» Text block:
● ● ● ●

Controllable Music Generation with MusicGen and OpenVINO

This tutorial is also available as a Jupyter notebook that can be cloned directly from GitHub. See the installation guide for instructions to run this tutorial locally on Windows, Linux or macOS. To run without installing anything, click the “launch binder” or “Open in Colab” button.

Binder Google Colab Github

MusicGen is a single-stage auto-regressive Transformer model capable of generating high-quality music samples conditioned on text descriptions or audio prompts. The text prompt is passed to a text encoder model (T5) to obtain a sequence of hidden-state representations. These hidden states are fed to MusicGen, which predicts discrete audio tokens (audio codes). Finally, audio tokens are then decoded using an audio compression model (EnCodec) to recover the audio waveform.

pipeline

pipeline

The MusicGen model does not require a self-supervised semantic representation of the text/audio prompts; it operates over several streams of compressed discrete music representation with efficient token interleaving patterns, thus eliminating the need to cascade multiple models to predict a set of codebooks (e.g. hierarchically or upsampling). Unlike prior models addressing music generation, it is able to generate all the codebooks in a single forward pass.

In this tutorial, we consider how to run the MusicGen model using OpenVINO.

We will use a model implementation from the Hugging Face Transformers library.

Table of contents:

Prerequisites

Install requirements

!pip install -q "openvino==2023.1.0.dev20230811"
!pip install -q torch onnx gradio
!pip install -q transformers

Imports

from collections import namedtuple
import gc
from pathlib import Path
from typing import Optional, Tuple
import warnings

from IPython.display import Audio
from openvino import Core, convert_model, PartialShape, save_model, Type
import numpy as np
import torch
from torch.jit import TracerWarning
from transformers import AutoProcessor, MusicgenForConditionalGeneration
from transformers.modeling_outputs import BaseModelOutputWithPastAndCrossAttentions, CausalLMOutputWithCrossAttentions

# Ignore tracing warnings
warnings.filterwarnings("ignore", category=TracerWarning)

● ● ● ●

» What to work on:
• A. In the MusicGen tutorial, which model decodes the audio tokens to recover the audio waveform?
• B. Proceed with the MusicGen tutorial, picking up right after its final line of code.

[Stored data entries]
● ● ● ●

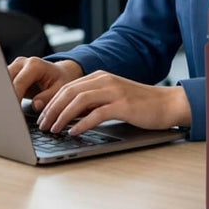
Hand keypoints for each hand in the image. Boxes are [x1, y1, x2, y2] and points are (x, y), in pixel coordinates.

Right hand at [8, 57, 82, 110]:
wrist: (61, 73)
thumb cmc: (61, 80)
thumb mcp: (60, 89)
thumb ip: (48, 98)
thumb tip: (36, 106)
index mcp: (34, 65)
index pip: (18, 83)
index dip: (14, 99)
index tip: (12, 114)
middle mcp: (22, 63)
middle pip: (5, 81)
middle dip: (5, 98)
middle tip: (7, 115)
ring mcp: (14, 67)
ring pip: (1, 83)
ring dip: (3, 97)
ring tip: (8, 112)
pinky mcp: (10, 74)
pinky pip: (3, 85)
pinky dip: (4, 96)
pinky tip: (8, 107)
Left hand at [36, 71, 190, 135]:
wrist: (166, 103)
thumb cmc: (139, 104)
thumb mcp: (112, 98)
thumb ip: (93, 102)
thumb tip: (69, 115)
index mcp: (99, 77)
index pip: (68, 87)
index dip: (51, 102)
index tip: (42, 117)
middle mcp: (104, 80)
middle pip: (69, 91)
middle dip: (52, 109)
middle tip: (42, 125)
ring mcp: (114, 91)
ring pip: (79, 100)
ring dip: (62, 116)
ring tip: (54, 130)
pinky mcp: (123, 105)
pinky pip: (97, 113)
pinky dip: (82, 123)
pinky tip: (74, 132)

● ● ● ●

» Answers by item:
• A. An audio compression model called EnCodec.

• B.
MusicGen in HF Transformers

To work with MusicGen by Meta AI, we will use Hugging Face Transformers package. Transformers package exposes the MusicgenForConditionalGeneration class, simplifying the model instantiation and weights loading. The code below demonstrates how to create a MusicgenForConditionalGeneration and generate a text-conditioned music sample.

# Load the pipeline
model = MusicgenForConditionalGeneration.from_pretrained("facebook/musicgen-small", torchscript=True, return_dict=False)

In the cell below user is free to change PyTorch model inference device and the desired music sample length.

device = "cpu"
sample_length = 8  # seconds

n_tokens = sample_length * model.config.audio_encoder.frame_rate + 3
sampling_rate = model.config.audio_encoder.sampling_rate
print('Sampling rate is', sampling_rate, 'Hz')

model.to(device)
model.eval();
Sampling rate is 32000 Hz

Original Pipeline Inference

Text Preprocessing prepares the text prompt to be fed into the model, the processor object abstracts this step for us. Text tokenization is performed under the hood, it assigning tokens or IDs to the words; in other words, token IDs are just indices of the words in the model vocabulary. It helps the model understand the context of a sentence.

processor = AutoProcessor.from_pretrained("facebook/musicgen-small")

inputs = processor(
    text=["80s pop track with bassy drums and synth"],
    return_tensors="pt",
)

audio_values = model.generate(**inputs.to(device), do_sample=True, guidance_scale=3, max_new_tokens=n_tokens)

Audio(audio_values[0].cpu().numpy(), rate=sampling_rate)